Yerramalli earned a bachelor’s degree in public policy from Brown University and juris doctor from Harvard Law School.

 

Jonathon Zytnick

Post-Doctoral Fellow

Jonathon Zytnick

Professor Jonathon Zytnick joined Georgetown Law in fall 2022 as an Associate Professor of Law after serving as a Post-Doctoral Fellow at the Institute. He has published in the Journal of Financial Economics, the American Law and Economics Review, and the Journal of Empirical Legal Studies. His papers have been awarded best paper at the American Law and Economics Conference, University of Delaware Corporate Governance Symposium, Northern Finance Association, Midwest Finance Association, and University of Toronto Annual Corporate Governance Academic Forum, and have won the Investment and Wealth Institute's 2022 Governance Insight Award and the American Law and Economics Review Best Empirical Paper Award.
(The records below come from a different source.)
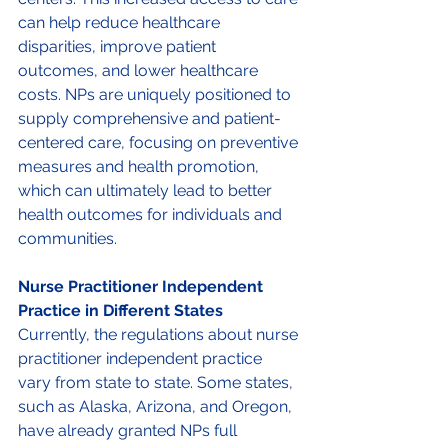
can help reduce healthcare 
disparities, improve patient 
outcomes, and lower healthcare 
costs. NPs are uniquely positioned to 
supply comprehensive and patient-
centered care, focusing on preventive 
measures and health promotion, 
which can ultimately lead to better 
health outcomes for individuals and 
communities. 
Nurse Practitioner Independent 
Practice in Different States 
Currently, the regulations about nurse 
practitioner independent practice 
vary from state to state. Some states, 
such as Alaska, Arizona, and Oregon, 
have already granted NPs full 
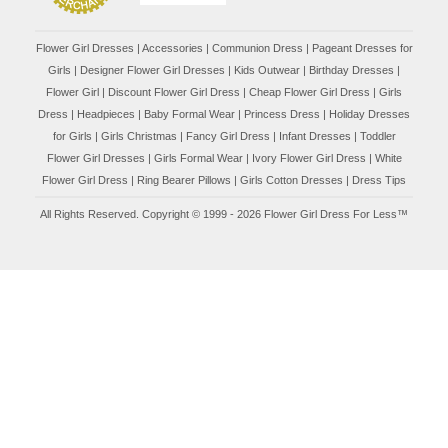
Flower Girl Dresses
|
Accessories
|
Communion Dress
|
Pageant Dresses for
Girls
|
Designer Flower Girl Dresses
|
Kids Outwear
|
Birthday Dresses
|
Flower Girl
|
Discount Flower Girl Dress |
Cheap Flower Girl Dress
|
Girls
Dress
|
Headpieces
|
Baby Formal Wear
|
Princess Dress
|
Holiday Dresses
for Girls
|
Girls Christmas
|
Fancy Girl Dress
|
Infant Dresses
|
Toddler
Flower Girl Dresses
|
Girls Formal Wear
|
Ivory Flower Girl Dress
|
White
Flower Girl Dress
|
Ring Bearer Pillows
|
Girls Cotton Dresses
|
Dress Tips
All Rights Reserved. Copyright © 1999 - 2026 Flower Girl Dress For Less™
Jonathon served as Counsel to Commissioner Robert Jackson at the U.S. Securities and Exchange Commission, practiced in the corporate group Paul, Weiss, and clerked for the United States Court of Federal Claims. He earned his PhD in Economics from Columbia University and his JD from Yale Law School. His research focuses on business law and corporate finance, with an emphasis on shareholder voting.